Race and skin color

April 25, 2013 | 11 a.m.

Letters to the Editor | Jenny Prater for The Clarion

Race and skin color

As always, the opinions and statements expressed on our Views pages do not necessarily reflect the views of the Office of Student Life, The Clarion or its sponsors. This submission is not meant to be the authoritative voice on the subject. Instead, it is intended to stimulate conversation in the Bethel community. We welcome any tasteful responses for publication. | The Clarion staff

I recently took a survey on interracial relationships, and one question in particular stood out to me: Are you satisfied dating within your own race?

The answer, required to prove my lack of racism, was quite obviously “No.” But as it happens, I am content dating within my own race, and I fail to see the problem with that. What I do have a problem with is questions like this. While attempting to resolve racial differences, the questions emphasize the divide between races.

I believe that there is only one race — human. I understand what the writer of the survey meant, and I was willing to play along for the purposes of the study. But discussing race in this manner is one of the main reasons that race continues to be an issue.

I am satisfied dating within my race. This has absolutely nothing to do with any kind of inferiority, or even difference, in some other race. Satisfaction with my race does not require dissatisfaction with another. I fall in love with who I fall in love with, and race is completely irrelevant to that. I don’t consider the color of a man’s skin before I let him buy me coffee. If I weren’t satisfied with my own race, I think that would imply a whole new racial issue, no less damaging than the one this survey writer was interested in.

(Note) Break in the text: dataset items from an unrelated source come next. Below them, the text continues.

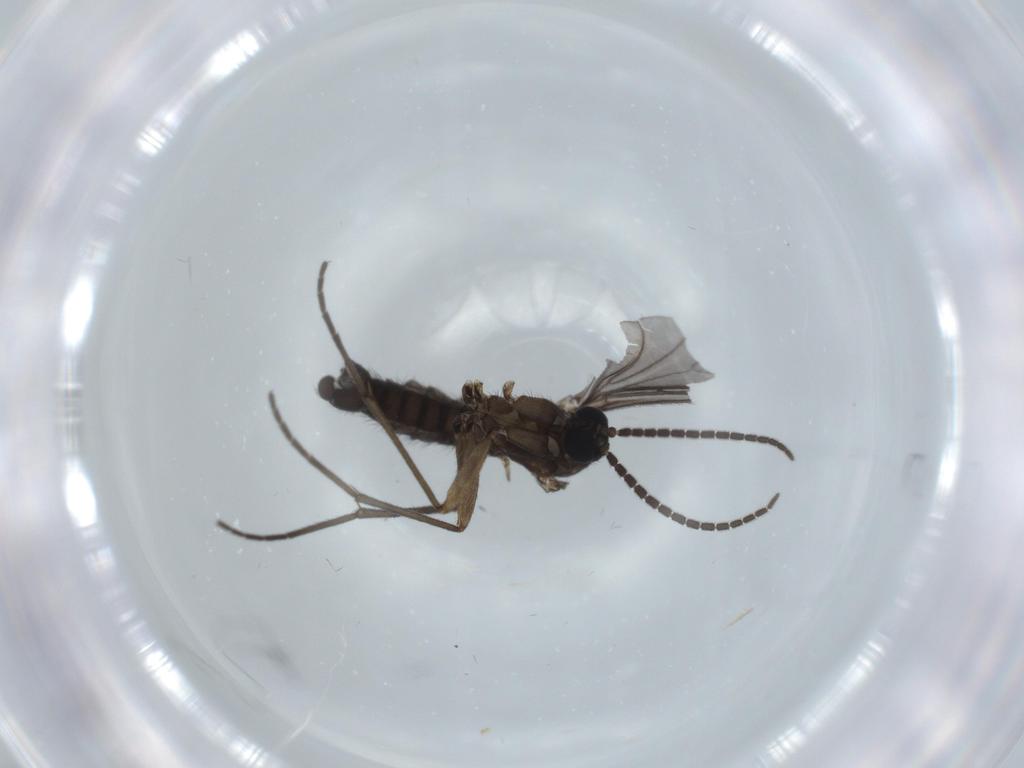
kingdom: Animalia
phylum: Arthropoda
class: Insecta
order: Diptera
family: Sciaridae
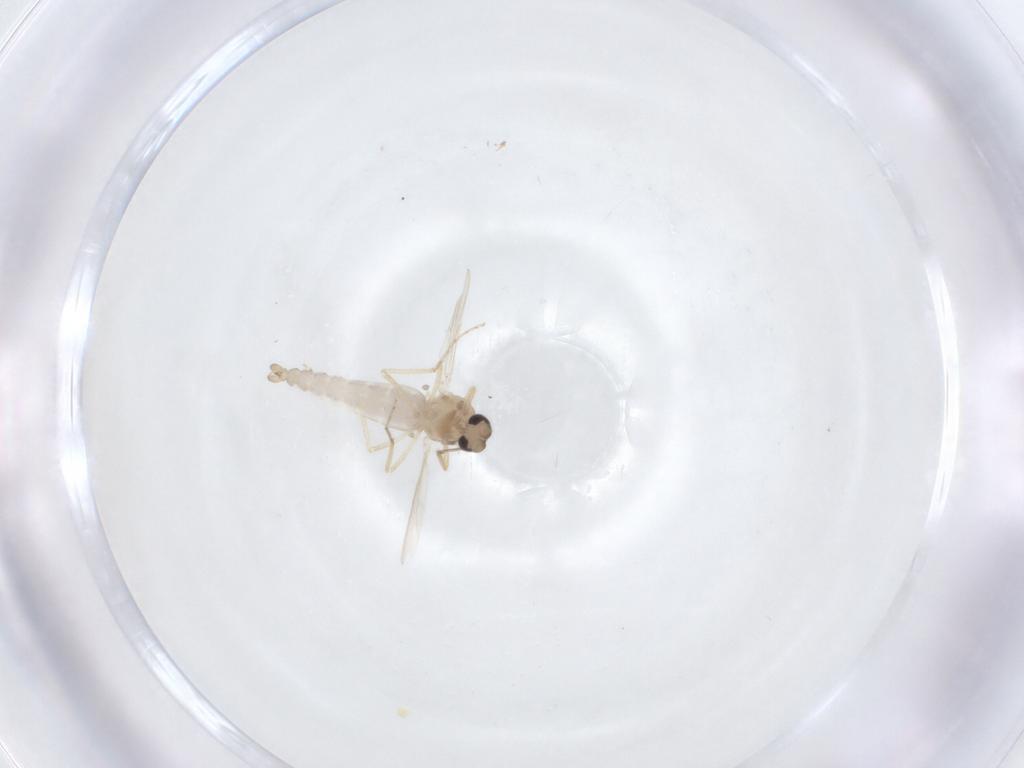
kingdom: Animalia
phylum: Arthropoda
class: Insecta
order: Diptera
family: Ceratopogonidae
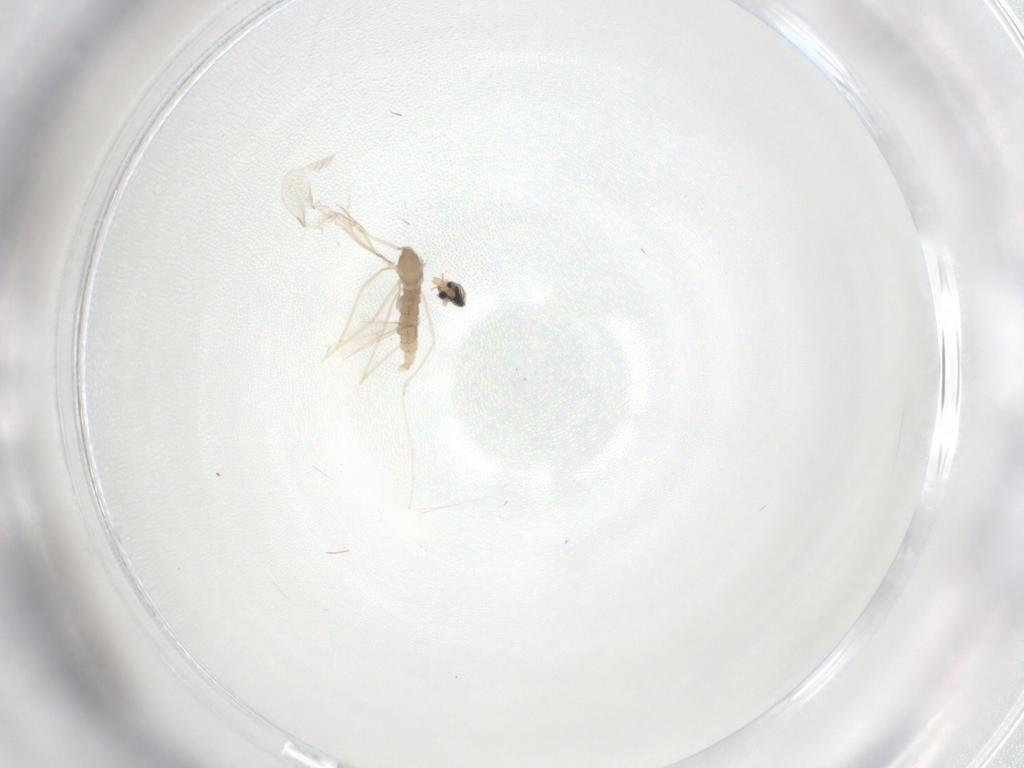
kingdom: Animalia
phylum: Arthropoda
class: Insecta
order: Diptera
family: Cecidomyiidae
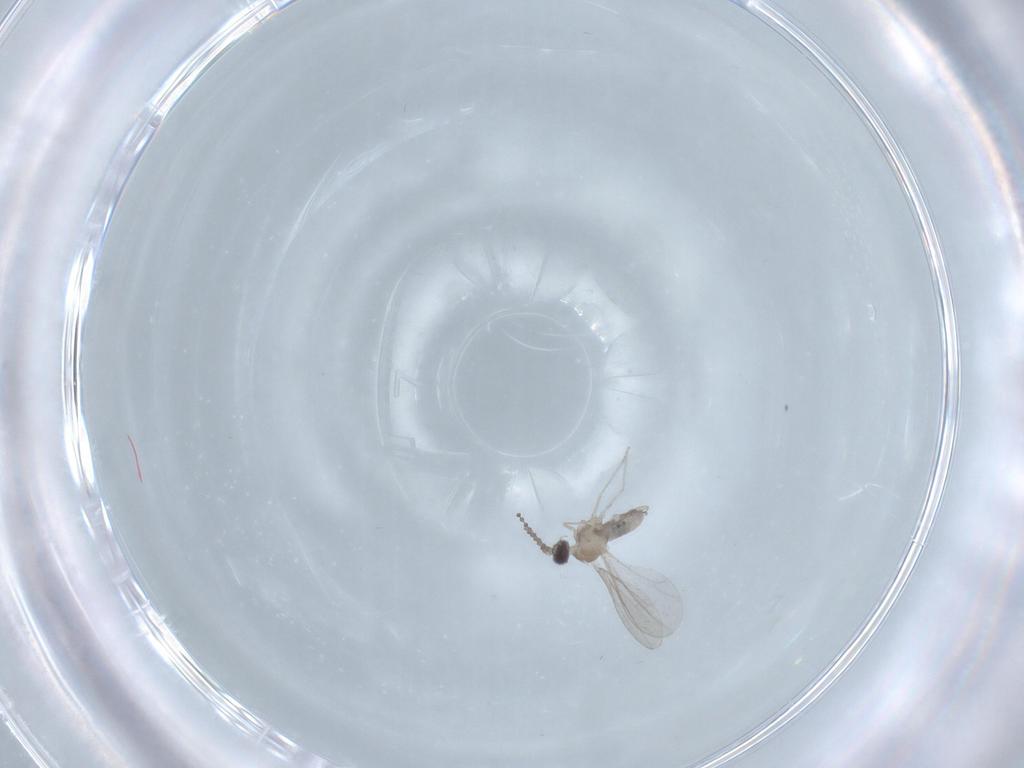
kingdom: Animalia
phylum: Arthropoda
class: Insecta
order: Diptera
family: Cecidomyiidae
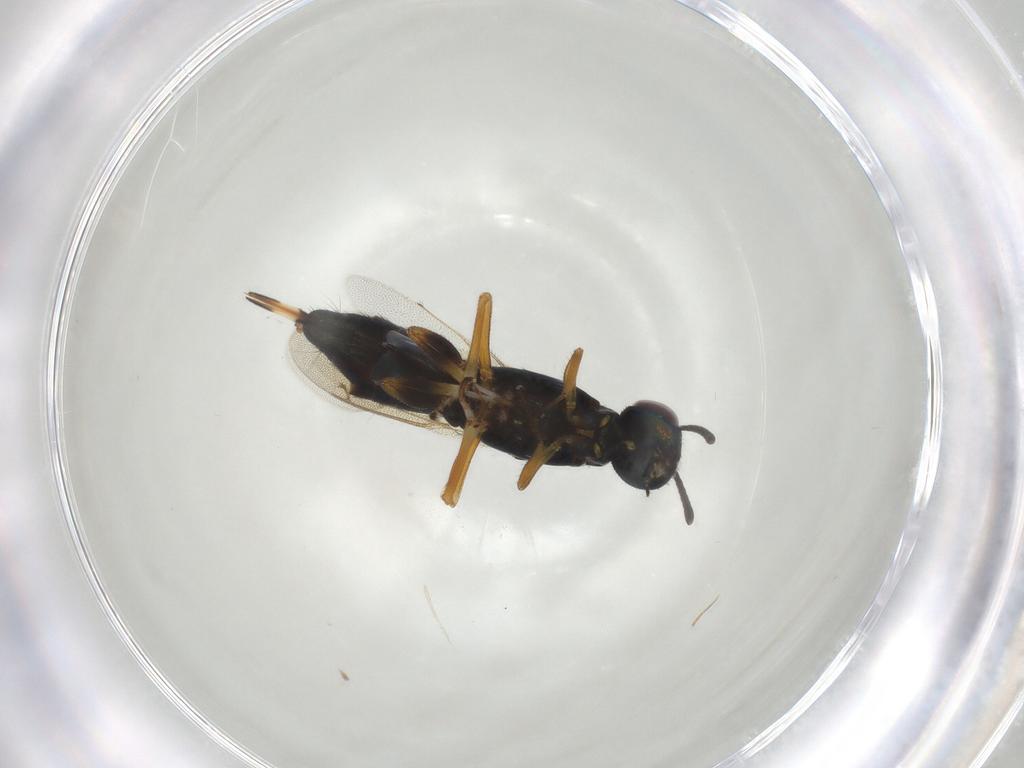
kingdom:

Should I refuse to date men who share my skin color? What does that say about my perception of my own race — that I’m bigoted against myself? That I’m overcompensating for the failings of my brothers and sisters? If your romantic satisfaction is based on any skin color then you’re doing something wrong.

I would be completely satisfied dating only white men for the rest of my life. But that doesn’t mean that I wouldn’t be just as satisfied dating Afican American men or Asian men. Interracial relationships lose their importance as soon as we start to seek them out, because it means that we perceive a significant difference in the races. Racism is an important issue to address, but we’re asking the wrong questions. Maybe, if we really want to get past it, we should stop asking questions at all.

Or maybe we shouldn’t. The problem with writing about your opinion is that you’re supposed to have the details worked out, and sometimes I don’t know exactly what I think. But I do know this: interracial relationships are great, but they aren’t inherently greater than any other kind. Getting involved with someone of a different race to prove you aren’t racist is like refusing to wear dresses as proof of feminism — not because you happen to prefer pants, but because, to be a woman of equality, you have to look and act like a man. It’s like a straight man marrying another man to prove his support for gay marriage. It doesn’t work. It completely undermines the idea that these things don’t matter.

The survey wasn’t meant to imply all this; it simply included a strangely worded question. But it’s an issue that comes up a lot, and the people who say things like this very seldom mean to offend — they just aren’t thinking. But they should, and this is very important. You should be satisfied dating within your race — and out of it. If race is playing any part in your relationship, that’s racist. It doesn’t matter which race you’re talking about, and it doesn’t matter what reasons you have. Racism is racism.